Your instructions:
Whenever the string "биологическим" turns up in a line of the data below, copy that line.

Input: Begin

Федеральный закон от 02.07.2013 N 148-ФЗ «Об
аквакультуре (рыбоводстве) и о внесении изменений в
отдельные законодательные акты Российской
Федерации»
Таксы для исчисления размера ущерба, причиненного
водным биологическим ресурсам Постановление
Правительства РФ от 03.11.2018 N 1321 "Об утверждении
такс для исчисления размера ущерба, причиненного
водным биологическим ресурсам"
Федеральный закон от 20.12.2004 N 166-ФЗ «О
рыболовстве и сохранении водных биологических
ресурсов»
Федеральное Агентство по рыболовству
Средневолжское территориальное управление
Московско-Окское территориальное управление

Input: End
Input: Begin

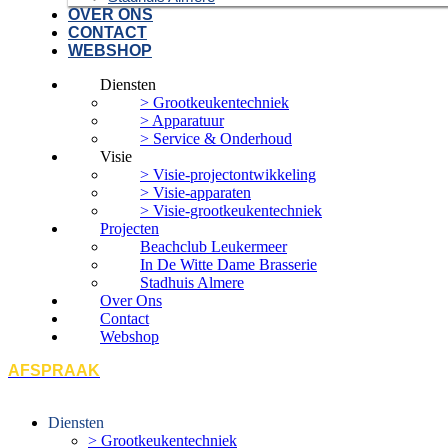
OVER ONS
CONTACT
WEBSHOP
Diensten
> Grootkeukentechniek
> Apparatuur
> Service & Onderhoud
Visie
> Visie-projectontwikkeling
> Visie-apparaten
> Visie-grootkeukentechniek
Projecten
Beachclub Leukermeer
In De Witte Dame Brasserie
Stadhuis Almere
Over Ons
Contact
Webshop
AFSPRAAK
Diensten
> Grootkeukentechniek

Input: End
Input: Begin

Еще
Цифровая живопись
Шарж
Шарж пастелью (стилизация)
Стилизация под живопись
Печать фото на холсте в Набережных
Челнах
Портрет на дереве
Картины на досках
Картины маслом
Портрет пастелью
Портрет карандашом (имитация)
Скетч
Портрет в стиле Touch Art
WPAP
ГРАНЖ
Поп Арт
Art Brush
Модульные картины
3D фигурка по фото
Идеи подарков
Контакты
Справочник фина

Input: End

Exercise result:
водным биологическим ресурсам Постановление
водным биологическим ресурсам"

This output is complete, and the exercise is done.